Someone told me recently that when something is difficult, it means it’s worth doing. The easy way, the comfortable way, is usually the least fruitful and rewarding. Come to think of it, that ‘someone’ may have been a character on a Bravo-produced reality TV show. Nevertheless, these words ring especially true for those of us with wandering spirits… sometimes finding the time to stop is more difficult than hopping on a train to the China-North Korean border (okay, maybe that’s just me).
This week, I’ve been compiling examples of stopping, of paying attention. The first is from photographer Aaron Huey’s walk across the United States. Aaron walked alone, with only a cart of his belongings and his dog Cosmo. Of one of the days of his journey, he wrote:
On old 65 there is no traffic. There are rock shops on the side of the road. Rock shops are under appreciated. The things I find in them never cease to amaze me. I have said that I want a wall sized picture of the millions of universes, in one good geode you can see the same thing, concentric circles and crystals fitting together in some secret story, the great story of creation that we have not yet found the words for, just stare into those stones and you will see the same thing that the Hubble Telescope sees. I pick them up and dream.
All this week I have seen butterflies dying on the side of the road. I have not stopped to ease their pain. What is happening in those last minutes for them. Do they contemplate death? Should I kill them? I have not because I want their wings to flap a few more times. To move the air in subtle ways that a semi cannot, and those subtle movements will someday meet others and move whole fields of grass, and build storm clouds and carry birds and blow other butterflies into car windshields to lay dying on the side of the road to flap their wings a few more times. Just a few more. Like the wings write poetry. I want more poetry so I do not make mercy killings when I see the dying butterflies.
Then there’s all this necessary talk of Kony and the Invisible Children of Uganda. If you haven’t seen the video, I implore you to click on the link.

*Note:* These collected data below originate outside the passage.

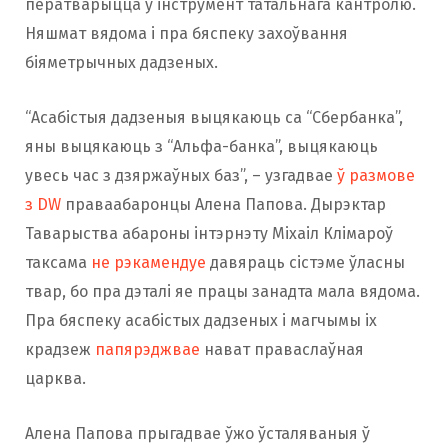
ператварыцца ў інструмент татальнага кантролю.
Няшмат вядома і пра бяспеку захоўвання
біяметрычных дадзеных.
“Асабістыя дадзеныя выцякаюць са “Сбербанка”,
яны выцякаюць з “Альфа-банка”, выцякаюць
увесь час з дзяржаўных баз”, – узгадвае
ў размове
з DW
праваабаронцы Алена Папова. Дырэктар
Таварыства абароны інтэрнэту Міхаіл Клімароў
таксама
не рэкамендуе
давяраць сістэме ўласны
твар, бо пра дэталі яе працы занадта мала вядома.
Пра бяспеку асабістых дадзеных і магчымы іх
крадзеж
папярэджвае
нават праваслаўная
царква.
Алена Папова прыгадвае ўжо ўсталяваныя ў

And yes, I know, we also mustn’t forget the Visible Children here in the US too. Either way, I’m relieved to see both discussions so visibly on Facebook, Twitter, and throughout the Internets.
On a lighter note, there’s Dreamworks’s Andrew Stanton telling a good story about telling a good story in a recent Ted talk. For all you story tellers out there, you must see this.
And finally, a reminder that often it’s the mistakes in life that actually get us on the ‘right’ path, as elaborated in this blog post Tripping into Terra Incognita.